GTT/PTT Wonogiri Ancam Mogok Lagi

Pengumuman mogok kerja GTT/PTT terpasang di salah sekolah di Wonogiri, Senin (8/10 - 2018). (Istimewa)
15 Oktober 2018 06:00 WIB Ichsan Kholif Rahman Wonogiri Share :

Solopos.com, WONOGIRI -- Para guru tidak tetap dan pegawai tidak tetap (GTT/PTT) Wonogiri mengancam akan mogok kerja lagi mulai Senin (15/10/2018).

Hal ini karena GTT/PTT belum mendapat angin segar terkait dengan tuntutan mereka. Sebelumnya GTT/PTT melakukan aksi mogok mengajar pada Senin (8/10/2018) yang rencananya berlangsung hingga 30 Oktober.

Namun, GTT/PTT Wonogiri kembali mengajar pada Rabu (10/10/2018) setelah perwakilan dari Kementerian Pendidikan dan Kebudayaan (Kemendikbud) menemui mereka di Wonogiri dan menjanjikan akan mengakomodasi tuntutan para GTT/PTT.

Koordinator Daerah (Korda) Front Pembela Honorer Indonesia (FPHI) Wonogiri, Sunthi Sari, saat dihubungi Solopos.com, Minggu (14/10/2018) siang, mengatakan belum mendapat kabar lagi dari Kemendikbud terkait tuntutan mereka.

Karenanya, dia dan teman-temannya berencana kembali mogok kerja pada Senin besok hingga akhir Oktober. “Besok Senin kembali tidak mengajar karena hingga Sabtu [13/10/2018] tidak ada kabar baik untuk teman-teman GTT/PTT. Akan kami lanjutkan aksi nasional. Mungkin tuntutan kami belum sampai di pusat,” ujar Sunthi.

Ia menambahkan akan mogok mengajar sesuai kesepakatan yakni sampai 31 Oktober namun tidak menutup kemungkinan akan menambah waktu mogok hingga ada respons yang positif atas tuntutan GTT/PTT.

Ia mengatakan GTT/PTT Wonogiri sempat kembali mengajar setelah dua hari mogok sebagai strategi GTT/PTT menunjukan rasa solidaritas dan menghormati utusan dari Kemendikbud yang mendengar aspirasi GTT/PTT.

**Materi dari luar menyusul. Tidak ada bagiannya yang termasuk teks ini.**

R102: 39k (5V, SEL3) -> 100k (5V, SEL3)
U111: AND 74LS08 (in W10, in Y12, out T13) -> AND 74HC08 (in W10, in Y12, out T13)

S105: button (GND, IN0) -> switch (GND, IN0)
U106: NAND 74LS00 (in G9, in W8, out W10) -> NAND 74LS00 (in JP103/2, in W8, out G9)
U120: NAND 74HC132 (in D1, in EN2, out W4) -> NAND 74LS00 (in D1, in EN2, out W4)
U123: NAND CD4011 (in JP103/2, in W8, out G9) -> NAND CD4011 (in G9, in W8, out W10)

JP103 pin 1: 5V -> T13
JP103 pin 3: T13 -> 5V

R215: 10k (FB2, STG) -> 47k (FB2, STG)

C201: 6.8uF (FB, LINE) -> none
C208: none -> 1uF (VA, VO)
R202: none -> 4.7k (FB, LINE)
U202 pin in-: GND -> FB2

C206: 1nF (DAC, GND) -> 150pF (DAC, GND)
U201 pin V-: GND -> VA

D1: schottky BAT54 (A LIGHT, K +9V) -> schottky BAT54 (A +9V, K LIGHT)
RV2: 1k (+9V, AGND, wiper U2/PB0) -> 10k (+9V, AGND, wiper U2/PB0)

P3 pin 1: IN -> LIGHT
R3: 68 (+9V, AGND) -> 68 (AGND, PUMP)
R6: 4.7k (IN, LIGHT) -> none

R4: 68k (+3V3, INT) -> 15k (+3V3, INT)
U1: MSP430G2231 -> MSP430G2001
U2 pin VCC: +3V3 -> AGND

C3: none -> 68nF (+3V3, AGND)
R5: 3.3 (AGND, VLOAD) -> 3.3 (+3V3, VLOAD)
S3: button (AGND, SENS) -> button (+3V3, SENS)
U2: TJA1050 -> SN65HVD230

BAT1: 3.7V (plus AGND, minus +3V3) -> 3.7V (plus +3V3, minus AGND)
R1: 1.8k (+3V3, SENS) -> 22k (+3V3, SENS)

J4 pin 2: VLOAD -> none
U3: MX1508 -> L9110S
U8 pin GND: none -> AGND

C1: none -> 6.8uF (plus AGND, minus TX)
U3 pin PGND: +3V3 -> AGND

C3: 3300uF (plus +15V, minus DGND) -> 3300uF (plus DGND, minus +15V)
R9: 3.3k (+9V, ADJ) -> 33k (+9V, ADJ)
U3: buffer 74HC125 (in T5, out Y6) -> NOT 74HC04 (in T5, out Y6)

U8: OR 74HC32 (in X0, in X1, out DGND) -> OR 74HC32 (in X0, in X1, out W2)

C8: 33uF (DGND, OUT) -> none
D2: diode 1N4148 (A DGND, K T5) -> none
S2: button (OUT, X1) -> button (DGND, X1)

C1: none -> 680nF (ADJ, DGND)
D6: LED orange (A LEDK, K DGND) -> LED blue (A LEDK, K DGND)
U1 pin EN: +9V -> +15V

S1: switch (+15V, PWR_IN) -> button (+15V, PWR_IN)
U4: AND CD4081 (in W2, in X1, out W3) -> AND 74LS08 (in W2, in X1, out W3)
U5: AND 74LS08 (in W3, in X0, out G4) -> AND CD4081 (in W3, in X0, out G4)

“Saya sudah menunggu hingga Sabtu [13/10/2018] pukul 00.00 WIB namun tidak ada kabar bagus, ya mohon maaf kami melanjutkan aksi,” ujarnya.

Ia menambahkan aksi mogok mengajar yang dilakukan oleh GTT/PTT tidak terlalu berpengaruh pada wilayah pusat Kabupaten Wonogiri seperti di Kecamatan Wonogiri dan Selogiri.

Hal ini dikarenakan guru berstatus Aparatur Sipil Negara (ASN) di dua kecamatan itu cukup banyak. Namun, di wilayah Wonogiri timur seperti Bulukerto dan Puhpelem cukup membuat kegiatan belajar mengajar terganggu karena minimnya jumlah guru berstatus ASN.

Ia menyebut GTT/PTT di Kabupaten Wonogiri ada 5.150 orang yang terdata namun beberapa GTT/PTT yang terbilang baru belum tercatat.

Dia juga akan menyiapkan sanksi bagi para GTT/PTT yang tidak mengikuti aksi mogok mengajar. “Kami ada koordinator kecamatan. Kalau ada GTT/PTT yang tidak taat akan kami catat dan yang jelas ada konsekuensi berupa sanksi. Sanksinya masih kami rahasiakan,” imbuh Sunthi.

Bupati Wonogiri, Joko Sutopo, saat ditemui Solopos.com di Desa Sendang, Minggu sore, mengaku akan memfasilitasi pihak-pihak terkait agar kegiatan belajar mengajar berjalan lancar. Ia juga meminta para pensiunan, sukarelawan, TNI, dan Polri turut membantu proses kegiatan belajar mengajar.